JOB ITEM.
Go to the line holding "Cвободу получила! Для Вас" in the data below. Return it and each line after it through the last, exactly, and skip the pictures.

Records from a data collection
____________________

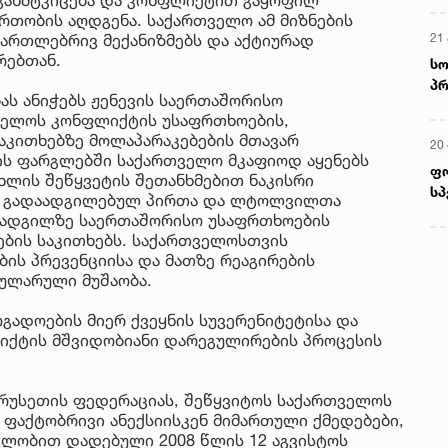
რთობის აღდგენა. საქართველო ამ მიზნების
21 
მართლებრივ მექანიზმებს და აქტიურად
რებთან.
სო
პრ
ს ანიჭებს ჟენევის საერთაშორისო
ერ
ველოს კონფლიქტის უსაფრთხოების,
აკითხებზე მოლაპარაკებების მთავარ
20
ის ფარგლებში საქართველო მკაფიოდ აყენებს
ფ
ცხლის შეწყვეტის შეთანხმებით ნაკისრი
სპ
თ გადაადგილებულ პირთა და ლტოლვილთა
 ადგილზე საერთაშორისო უსაფრთხოების
ების საკითხებს. საქართველოსთვის
ბის პრევენციისა და მათზე რეაგირების
გულარული მუშაობა.
გადოების მიერ ქვეყნის სუვერენიტეტისა და
იქტის მშვიდობიანი დარეგულირების პროცესის
 რუსეთის ფედერაციას, შეწყვიტოს საქართველოს
 ფაქტობრივი ანექსიისკენ მიმართული ქმედებები,
ვლობით დადებული 2008 წლის 12 აგვისტოს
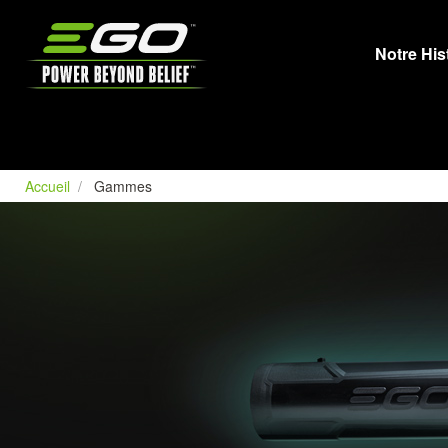
EGO
Notre His
Accueil
Gammes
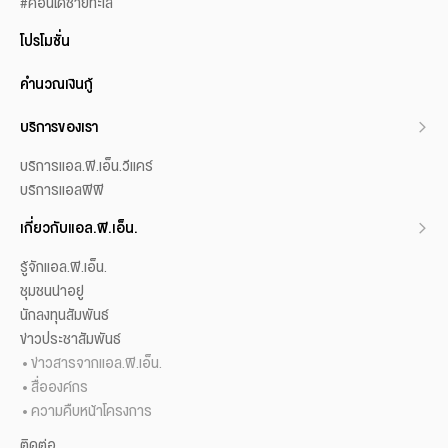
#คอนโดชายทะเล
โปรโมชั่น
คำนวณเงินกู้
บริการของเรา
บริการแอล.พี.เอ็น.วีแคร์
บริการแอลพีพี
เกี่ยวกับแอล.พี.เอ็น.
รู้จักแอล.พี.เอ็น.
ชุมชนน่าอยู่
นักลงทุนสัมพันธ์
ข่าวประชาสัมพันธ์
ข่าวสารจากแอล.พี.เอ็น.
สื่อองค์กร
ความคืบหน้าโครงการ
ติดต่อ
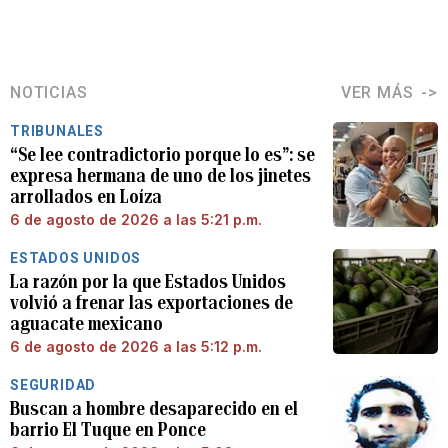
NOTICIAS
VER MÁS
TRIBUNALES
“Se lee contradictorio porque lo es”: se
expresa hermana de uno de los jinetes
arrollados en Loíza
6 de agosto de 2026 a las 5:21 p.m.
ESTADOS UNIDOS
La razón por la que Estados Unidos
volvió a frenar las exportaciones de
aguacate mexicano
6 de agosto de 2026 a las 5:12 p.m.
SEGURIDAD
Buscan a hombre desaparecido en el
barrio El Tuque en Ponce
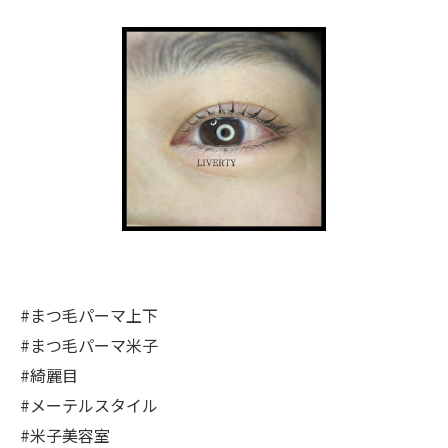
#まつ毛パーマ上下
#まつ毛パーマ米子
#綺麗目
#メーテルスタイル
#米子美容室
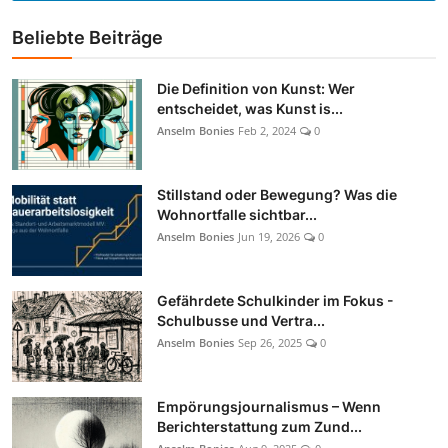
Beliebte Beiträge
Die Definition von Kunst: Wer
entscheidet, was Kunst is...
Anselm Bonies
Feb 2, 2024
0
Stillstand oder Bewegung? Was die
Wohnortfalle sichtbar...
Anselm Bonies
Jun 19, 2026
0
Gefährdete Schulkinder im Fokus -
Schulbusse und Vertra...
Anselm Bonies
Sep 26, 2025
0
Empörungsjournalismus – Wenn
Berichterstattung zum Zund...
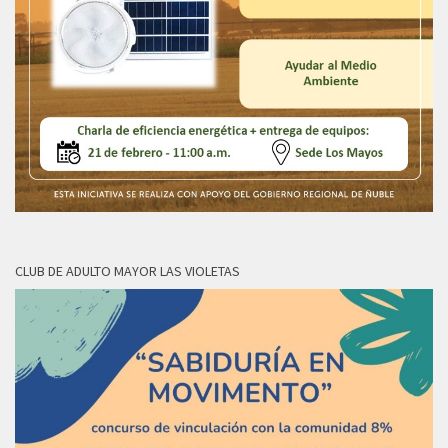
CLUB DE ADULTO MAYOR LAS VIOLETAS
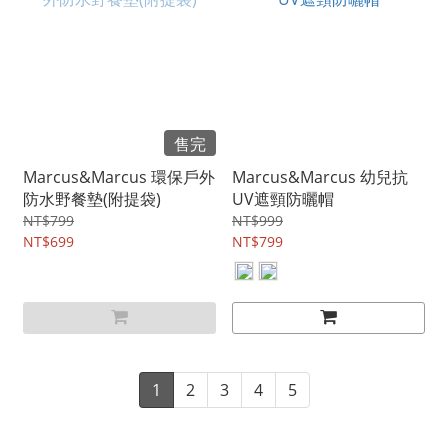
售完
Marcus&Marcus 環保戶外
Marcus&Marcus 幼兒抗
防水野餐墊(附提袋)
UV遮頸防曬帽
NT$799
NT$999
NT$699
NT$799
1
2
3
4
5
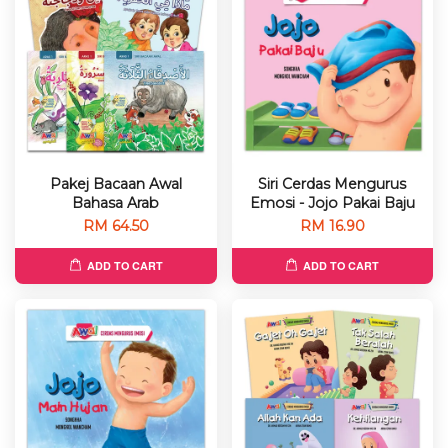
Pakej Bacaan Awal
Siri Cerdas Mengurus
Bahasa Arab
Emosi - Jojo Pakai Baju
RM 64.50
RM 16.90
ADD TO CART
ADD TO CART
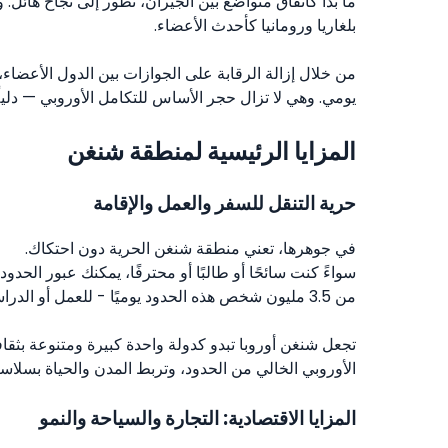
بلغاريا ورومانيا كأحدث الأعضاء.
من خلال إزالة الرقابة على الجوازات بين الدول الأعضاء
يومي. وهي لا تزال حجر الأساس للتكامل الأوروبي — دليلً
المزايا الرئيسية لمنطقة شنغن
حرية التنقل للسفر والعمل والإقامة
في جوهرها، تعني منطقة شنغن الحرية دون احتكاك.
سواءً كنت سائحًا أو طالبًا أو محترفًا، يمكنك عبور الحدو
من 3.5 مليون شخص هذه الحدود يوميًا - للعمل أو الدراسة أو لمجرد الاستكشاف.
تجعل شنغن أوروبا تبدو كدولة واحدة كبيرة ومتنوعة بثقافا
الأوروبي الخالي من الحدود، وتربط المدن والحياة بسلاسة
المزايا الاقتصادية: التجارة والسياحة والنمو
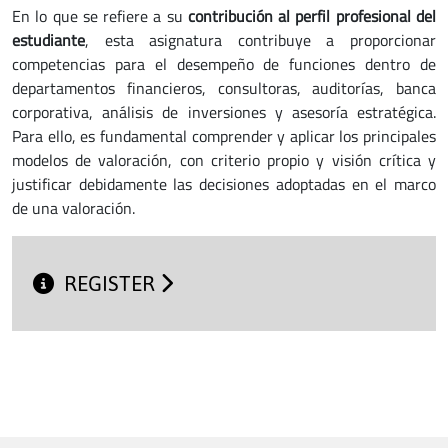
En lo que se refiere a su
contribución al perfil profesional del
estudiante
, esta asignatura contribuye a proporcionar
competencias para el desempeño de funciones dentro de
departamentos financieros, consultoras, auditorías, banca
corporativa, análisis de inversiones y asesoría estratégica.
Para ello, es fundamental comprender y aplicar los principales
modelos de valoración, con criterio propio y visión crítica y
justificar debidamente las decisiones adoptadas en el marco
de una valoración.
REGISTER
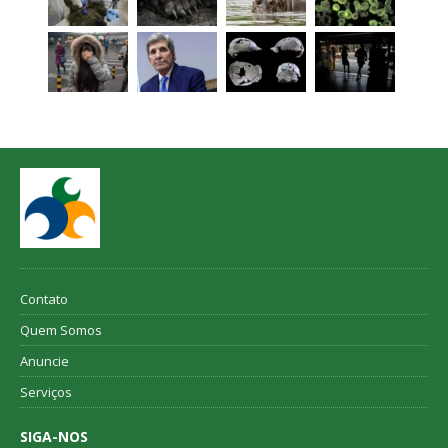
Contato
Quem Somos
Anuncie
Serviços
SIGA-NOS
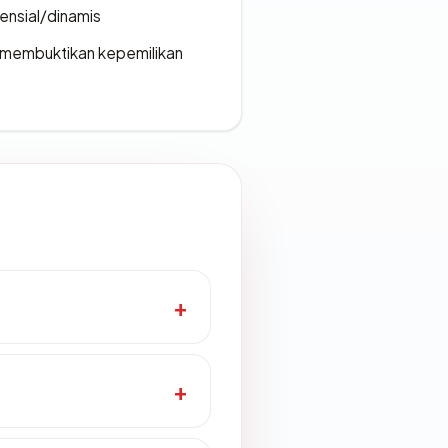
densial/dinamis
ak membuktikan kepemilikan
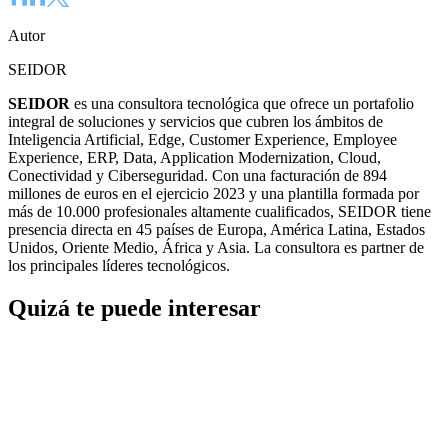
Autor
SEIDOR
SEIDOR
es una consultora tecnológica que ofrece un portafolio
integral de soluciones y servicios que cubren los ámbitos de
Inteligencia Artificial, Edge, Customer Experience, Employee
Experience, ERP, Data, Application Modernization, Cloud,
Conectividad y Ciberseguridad. Con una facturación de 894
millones de euros en el ejercicio 2023 y una plantilla formada por
más de 10.000 profesionales altamente cualificados, SEIDOR tiene
presencia directa en 45 países de Europa, América Latina, Estados
Unidos, Oriente Medio, África y Asia. La consultora es partner de
los principales líderes tecnológicos.
Quizá te puede interesar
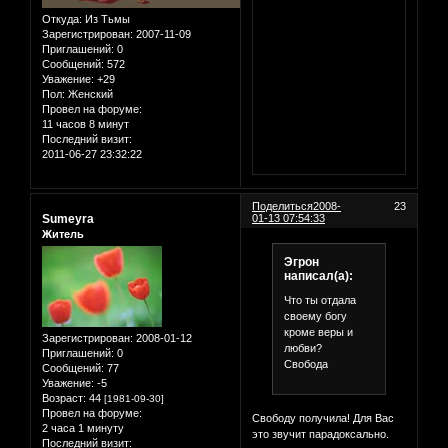
Откуда:
Из Тьмы
Зарегистрирован
: 2007-11-09
Приглашений:
0
Сообщений:
572
Уважение:
+29
Пол:
Женский
Провел на форуме:
11 часов 8 минут
Последний визит:
2011-06-27 23:32:22
Поделиться
2008-
23
Sumeyra
01-13 07:54:33
Житель
Эгрон
написал(а):
Что ты отдала
своему богу
кроме веры и
Зарегистрирован
: 2008-01-12
любви?
Приглашений:
0
Свобода
Сообщений:
77
Уважение:
-5
Возраст:
44
[1981-09-30]
Провел на форуме:
Cвободу получила! Для Вас
2 часа 1 минуту
это звучит парадоксально.
Последний визит:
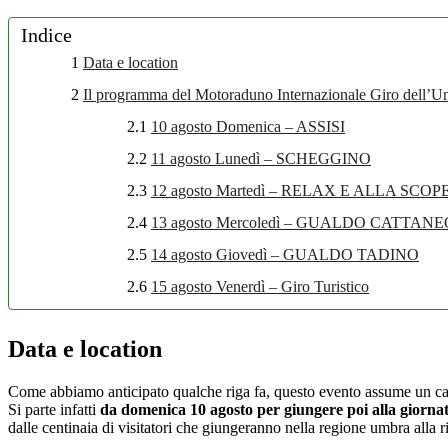
Indice
1
Data e location
2
Il programma del Motoraduno Internazionale Giro dell’U
2.1
10 agosto Domenica – ASSISI
2.2
11 agosto Lunedì – SCHEGGINO
2.3
12 agosto Martedì – RELAX E ALLA SC
2.4
13 agosto Mercoledì – GUALDO CATTANE
2.5
14 agosto Giovedì – GUALDO TADINO
2.6
15 agosto Venerdì – Giro Turistico
Data e location
Come abbiamo anticipato qualche riga fa, questo evento assume un cara
Si parte infatti
da domenica 10 agosto per giungere poi alla giornat
dalle centinaia di visitatori che giungeranno nella regione umbra alla ri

____________________

SOLUTION BELOW.
Cвободу получила! Для Вас
2 часа 1 минуту
это звучит парадоксально.
Последний визит:
Indice
1
Data e location
2
Il programma del Motoraduno Internazionale Giro dell’U
2.1
10 agosto Domenica – ASSISI
2.2
11 agosto Lunedì – SCHEGGINO
2.3
12 agosto Martedì – RELAX E ALLA SC
2.4
13 agosto Mercoledì – GUALDO CATTANE
2.5
14 agosto Giovedì – GUALDO TADINO
2.6
15 agosto Venerdì – Giro Turistico
Data e location
Come abbiamo anticipato qualche riga fa, questo evento assume un cara
Si parte infatti
da domenica 10 agosto per giungere poi alla giornat
dalle centinaia di visitatori che giungeranno nella regione umbra alla ri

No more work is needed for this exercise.